> **RECORDS FOR THIS EXERCISE**:
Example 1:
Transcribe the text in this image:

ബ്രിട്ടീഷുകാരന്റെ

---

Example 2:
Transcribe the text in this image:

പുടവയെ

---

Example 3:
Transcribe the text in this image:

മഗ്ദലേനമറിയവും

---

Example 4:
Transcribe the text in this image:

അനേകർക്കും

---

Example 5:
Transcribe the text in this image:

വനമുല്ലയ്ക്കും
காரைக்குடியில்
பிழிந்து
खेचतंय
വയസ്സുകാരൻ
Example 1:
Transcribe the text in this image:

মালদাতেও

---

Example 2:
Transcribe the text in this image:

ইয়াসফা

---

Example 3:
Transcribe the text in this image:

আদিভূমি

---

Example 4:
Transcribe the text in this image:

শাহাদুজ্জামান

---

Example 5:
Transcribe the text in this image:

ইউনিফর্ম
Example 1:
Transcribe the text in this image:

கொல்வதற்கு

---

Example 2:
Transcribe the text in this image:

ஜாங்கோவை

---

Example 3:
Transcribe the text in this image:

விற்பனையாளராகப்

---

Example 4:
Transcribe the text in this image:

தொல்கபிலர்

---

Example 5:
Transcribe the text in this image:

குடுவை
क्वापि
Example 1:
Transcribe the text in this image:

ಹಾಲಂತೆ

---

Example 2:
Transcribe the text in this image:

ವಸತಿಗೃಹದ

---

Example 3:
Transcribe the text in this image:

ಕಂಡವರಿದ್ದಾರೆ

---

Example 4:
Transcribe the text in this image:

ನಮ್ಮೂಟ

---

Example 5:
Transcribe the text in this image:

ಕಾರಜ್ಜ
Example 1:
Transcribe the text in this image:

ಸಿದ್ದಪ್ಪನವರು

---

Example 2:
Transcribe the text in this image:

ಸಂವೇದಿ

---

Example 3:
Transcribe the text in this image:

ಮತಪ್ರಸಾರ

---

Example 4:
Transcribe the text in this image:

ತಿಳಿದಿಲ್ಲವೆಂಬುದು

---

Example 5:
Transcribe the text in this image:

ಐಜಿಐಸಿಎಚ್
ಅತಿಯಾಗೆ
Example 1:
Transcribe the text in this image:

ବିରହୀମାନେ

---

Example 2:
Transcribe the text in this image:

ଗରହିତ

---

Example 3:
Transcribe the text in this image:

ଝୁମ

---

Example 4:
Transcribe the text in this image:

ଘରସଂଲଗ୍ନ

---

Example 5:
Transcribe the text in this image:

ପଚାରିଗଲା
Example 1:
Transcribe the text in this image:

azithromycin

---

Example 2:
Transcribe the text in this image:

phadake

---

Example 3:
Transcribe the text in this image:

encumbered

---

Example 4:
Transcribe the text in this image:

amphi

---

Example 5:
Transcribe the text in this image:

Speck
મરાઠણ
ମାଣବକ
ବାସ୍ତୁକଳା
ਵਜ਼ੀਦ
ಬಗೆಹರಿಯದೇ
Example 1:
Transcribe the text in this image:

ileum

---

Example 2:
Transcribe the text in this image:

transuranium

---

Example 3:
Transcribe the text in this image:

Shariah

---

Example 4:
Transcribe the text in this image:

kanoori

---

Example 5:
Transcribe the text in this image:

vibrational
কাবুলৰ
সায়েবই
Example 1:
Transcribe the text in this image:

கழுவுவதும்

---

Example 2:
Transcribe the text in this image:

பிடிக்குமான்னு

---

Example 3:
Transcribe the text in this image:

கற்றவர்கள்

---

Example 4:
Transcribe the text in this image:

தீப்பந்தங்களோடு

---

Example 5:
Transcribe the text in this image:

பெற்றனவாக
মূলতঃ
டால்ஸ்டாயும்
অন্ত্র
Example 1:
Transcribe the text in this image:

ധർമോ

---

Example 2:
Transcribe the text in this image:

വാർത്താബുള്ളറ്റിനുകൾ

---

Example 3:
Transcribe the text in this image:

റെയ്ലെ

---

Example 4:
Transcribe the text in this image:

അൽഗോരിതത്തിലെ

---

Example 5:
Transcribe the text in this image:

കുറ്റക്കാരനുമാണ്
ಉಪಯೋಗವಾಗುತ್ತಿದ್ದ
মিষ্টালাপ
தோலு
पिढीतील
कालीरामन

> **EXERCISE INSTRUCTIONS**:
Using the material above, restate each entry exactly as it stands.

> **YOUR RESPONSE**:
Example 1:
Transcribe the text in this image:

ബ്രിട്ടീഷുകാരന്റെ

---

Example 2:
Transcribe the text in this image:

പുടവയെ

---

Example 3:
Transcribe the text in this image:

മഗ്ദലേനമറിയവും

---

Example 4:
Transcribe the text in this image:

അനേകർക്കും

---

Example 5:
Transcribe the text in this image:

വനമുല്ലയ്ക്കും
காரைக்குடியில்
பிழிந்து
खेचतंय
വയസ്സുകാരൻ
Example 1:
Transcribe the text in this image:

মালদাতেও

---

Example 2:
Transcribe the text in this image:

ইয়াসফা

---

Example 3:
Transcribe the text in this image:

আদিভূমি

---

Example 4:
Transcribe the text in this image:

শাহাদুজ্জামান

---

Example 5:
Transcribe the text in this image:

ইউনিফর্ম
Example 1:
Transcribe the text in this image:

கொல்வதற்கு

---

Example 2:
Transcribe the text in this image:

ஜாங்கோவை

---

Example 3:
Transcribe the text in this image:

விற்பனையாளராகப்

---

Example 4:
Transcribe the text in this image:

தொல்கபிலர்

---

Example 5:
Transcribe the text in this image:

குடுவை
क्वापि
Example 1:
Transcribe the text in this image:

ಹಾಲಂತೆ

---

Example 2:
Transcribe the text in this image:

ವಸತಿಗೃಹದ

---

Example 3:
Transcribe the text in this image:

ಕಂಡವರಿದ್ದಾರೆ

---

Example 4:
Transcribe the text in this image:

ನಮ್ಮೂಟ

---

Example 5:
Transcribe the text in this image:

ಕಾರಜ್ಜ
Example 1:
Transcribe the text in this image:

ಸಿದ್ದಪ್ಪನವರು

---

Example 2:
Transcribe the text in this image:

ಸಂವೇದಿ

---

Example 3:
Transcribe the text in this image:

ಮತಪ್ರಸಾರ

---

Example 4:
Transcribe the text in this image:

ತಿಳಿದಿಲ್ಲವೆಂಬುದು

---

Example 5:
Transcribe the text in this image:

ಐಜಿಐಸಿಎಚ್
ಅತಿಯಾಗೆ
Example 1:
Transcribe the text in this image:

ବିରହୀମାନେ

---

Example 2:
Transcribe the text in this image:

ଗରହିତ

---

Example 3:
Transcribe the text in this image:

ଝୁମ

---

Example 4:
Transcribe the text in this image:

ଘରସଂଲଗ୍ନ

---

Example 5:
Transcribe the text in this image:

ପଚାରିଗଲା
Example 1:
Transcribe the text in this image:

azithromycin

---

Example 2:
Transcribe the text in this image:

phadake

---

Example 3:
Transcribe the text in this image:

encumbered

---

Example 4:
Transcribe the text in this image:

amphi

---

Example 5:
Transcribe the text in this image:

Speck
મરાઠણ
ମାଣବକ
ବାସ୍ତୁକଳା
ਵਜ਼ੀਦ
ಬಗೆಹರಿಯದೇ
Example 1:
Transcribe the text in this image:

ileum

---

Example 2:
Transcribe the text in this image:

transuranium

---

Example 3:
Transcribe the text in this image:

Shariah

---

Example 4:
Transcribe the text in this image:

kanoori

---

Example 5:
Transcribe the text in this image:

vibrational
কাবুলৰ
সায়েবই
Example 1:
Transcribe the text in this image:

கழுவுவதும்

---

Example 2:
Transcribe the text in this image:

பிடிக்குமான்னு

---

Example 3:
Transcribe the text in this image:

கற்றவர்கள்

---

Example 4:
Transcribe the text in this image:

தீப்பந்தங்களோடு

---

Example 5:
Transcribe the text in this image:

பெற்றனவாக
মূলতঃ
டால்ஸ்டாயும்
অন্ত্র
Example 1:
Transcribe the text in this image:

ധർമോ

---

Example 2:
Transcribe the text in this image:

വാർത്താബുള്ളറ്റിനുകൾ

---

Example 3:
Transcribe the text in this image:

റെയ്ലെ

---

Example 4:
Transcribe the text in this image:

അൽഗോരിതത്തിലെ

---

Example 5:
Transcribe the text in this image:

കുറ്റക്കാരനുമാണ്
ಉಪಯೋಗವಾಗುತ್ತಿದ್ದ
মিষ্টালাপ
தோலு
पिढीतील
कालीरामन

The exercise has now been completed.